Cela ne semble pas exagéré : la grossesse est un moment où les femmes se reconnaissent comme « pèlerins de l’espérance », parce qu’à partir des signaux qu’elles reçoivent de leur propre chair pendant de longs mois, elles apprennent à accompagner pas à pas le temps de l’attente et apprennent que la sagesse de la vie s’acquiert aussi en apprenant à attendre. La vie, celle de tout être vivant comme celle des peuples et de toute l’humanité, se tisse dans le silence et l’obscurité : « C’est toi qui m’as formé les reins, qui m’as tissé au ventre de ma mère », chantait le psalmiste (Psaume 139, 13). Pour Elisabeth et Marie, c’est-à-dire pour deux femmes de foi, ce silence et cette obscurité parlent de Dieu et chantent ses louanges, car ils révèlent que sa présence dans l’histoire des hommes n’en permettra jamais l’autodestruction. La salutation d’Elisabeth et le chant de Marie représentent la première épiphanie du Messie qui se produit depuis que Dieu a commencé à le tisser dans le sein de sa mère.

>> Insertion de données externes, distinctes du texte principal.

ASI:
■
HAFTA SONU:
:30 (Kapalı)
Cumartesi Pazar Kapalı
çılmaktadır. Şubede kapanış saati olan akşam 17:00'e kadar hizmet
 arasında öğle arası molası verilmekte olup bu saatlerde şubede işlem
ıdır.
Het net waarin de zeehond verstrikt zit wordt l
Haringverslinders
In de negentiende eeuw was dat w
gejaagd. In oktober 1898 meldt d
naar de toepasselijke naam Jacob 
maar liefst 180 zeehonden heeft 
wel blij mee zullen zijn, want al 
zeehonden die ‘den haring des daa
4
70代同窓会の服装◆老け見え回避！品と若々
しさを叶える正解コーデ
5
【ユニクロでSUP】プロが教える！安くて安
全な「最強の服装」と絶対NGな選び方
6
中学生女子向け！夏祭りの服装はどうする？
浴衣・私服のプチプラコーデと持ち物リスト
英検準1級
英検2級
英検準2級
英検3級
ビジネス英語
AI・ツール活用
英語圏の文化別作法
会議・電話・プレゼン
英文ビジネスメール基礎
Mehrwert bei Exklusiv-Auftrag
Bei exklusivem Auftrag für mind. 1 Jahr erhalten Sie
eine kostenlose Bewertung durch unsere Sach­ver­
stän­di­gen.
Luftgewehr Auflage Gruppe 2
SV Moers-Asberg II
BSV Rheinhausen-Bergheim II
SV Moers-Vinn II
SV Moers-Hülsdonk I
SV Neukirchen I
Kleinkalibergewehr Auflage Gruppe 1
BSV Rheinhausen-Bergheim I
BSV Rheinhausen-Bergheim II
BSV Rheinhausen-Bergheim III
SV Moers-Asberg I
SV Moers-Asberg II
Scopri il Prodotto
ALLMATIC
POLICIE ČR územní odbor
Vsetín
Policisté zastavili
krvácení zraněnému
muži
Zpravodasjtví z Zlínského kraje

Cela n’aurait certainement pas de sens d’affirmer qu’une femme n’est pleinement telle que si elle engendre des enfants dans sa chair, ni, encore moins, que pour les femmes c’est de là que passe l’empowerment de l’Esprit : la réalité qui nous entoure le dit avec force. Mais cela a été théorisé avec tout autant de force ces dernières décennies par la pensée des femmes qui, finalement, ont prétendu libérer la définition du féminin, si chère à tout patriarcat, de la maternité entendue comme unique destin. Cela ne signifie pas non plus que le mystère de la transmission de la vie appartient exclusivement aux femmes, car nous savons bien qu’il ne peut se résumer à ce qui se passe dans le corps des femmes. Il n’est donc pas surprenant que Zacharie et Joseph soient totalement exclus du récit de la visite de Marie à Elisabeth. En effet, ce n’est qu’aux femmes qu’il revient de partager la conscience de ce qui se passe à travers elles et en elles. Un partage qui devient évangile, bonne nouvelle, dans l’étreinte entre celle qui représente le peuple de la promesse et celle de qui naîtra le Fils du Très-Haut, et lorsqu’elles expriment le temps de l’attente comme un temps d’espérance.